What to work on – Beginning at the line that contains "reduce overhead", repeat each line exactly through the last one of the records below, and leave out the pictures.

(Given data begins)

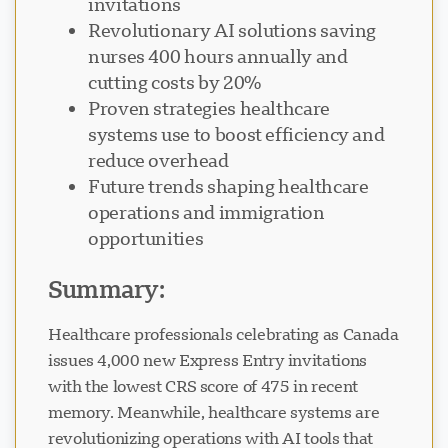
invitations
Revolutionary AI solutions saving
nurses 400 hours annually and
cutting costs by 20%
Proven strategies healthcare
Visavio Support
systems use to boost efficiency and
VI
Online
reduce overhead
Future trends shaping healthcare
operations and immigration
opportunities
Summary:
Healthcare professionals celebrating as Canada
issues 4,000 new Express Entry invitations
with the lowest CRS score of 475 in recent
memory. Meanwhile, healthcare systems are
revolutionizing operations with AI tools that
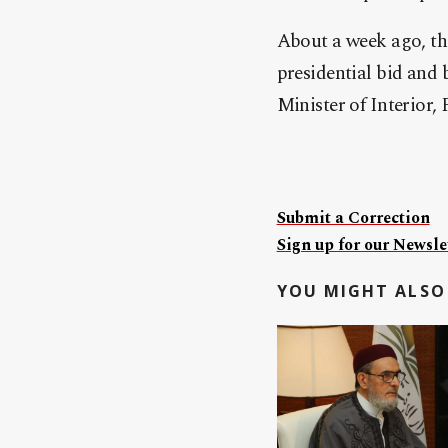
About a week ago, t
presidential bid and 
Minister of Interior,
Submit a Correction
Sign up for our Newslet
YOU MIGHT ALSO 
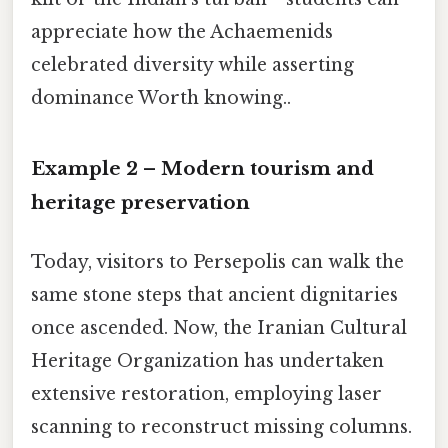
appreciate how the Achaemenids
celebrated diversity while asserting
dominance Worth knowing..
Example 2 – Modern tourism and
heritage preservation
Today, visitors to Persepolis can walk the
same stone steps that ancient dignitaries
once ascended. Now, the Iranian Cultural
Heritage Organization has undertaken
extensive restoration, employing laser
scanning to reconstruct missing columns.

(Given data ends)

Response below –
reduce overhead
Future trends shaping healthcare
operations and immigration
opportunities
Summary:
Healthcare professionals celebrating as Canada
issues 4,000 new Express Entry invitations
with the lowest CRS score of 475 in recent
memory. Meanwhile, healthcare systems are
revolutionizing operations with AI tools that
About a week ago, t
presidential bid and 
Minister of Interior,
Submit a Correction
Sign up for our Newslet
YOU MIGHT ALSO 
appreciate how the Achaemenids
celebrated diversity while asserting
dominance Worth knowing..
Example 2 – Modern tourism and
heritage preservation
Today, visitors to Persepolis can walk the
same stone steps that ancient dignitaries
once ascended. Now, the Iranian Cultural
Heritage Organization has undertaken
extensive restoration, employing laser
scanning to reconstruct missing columns.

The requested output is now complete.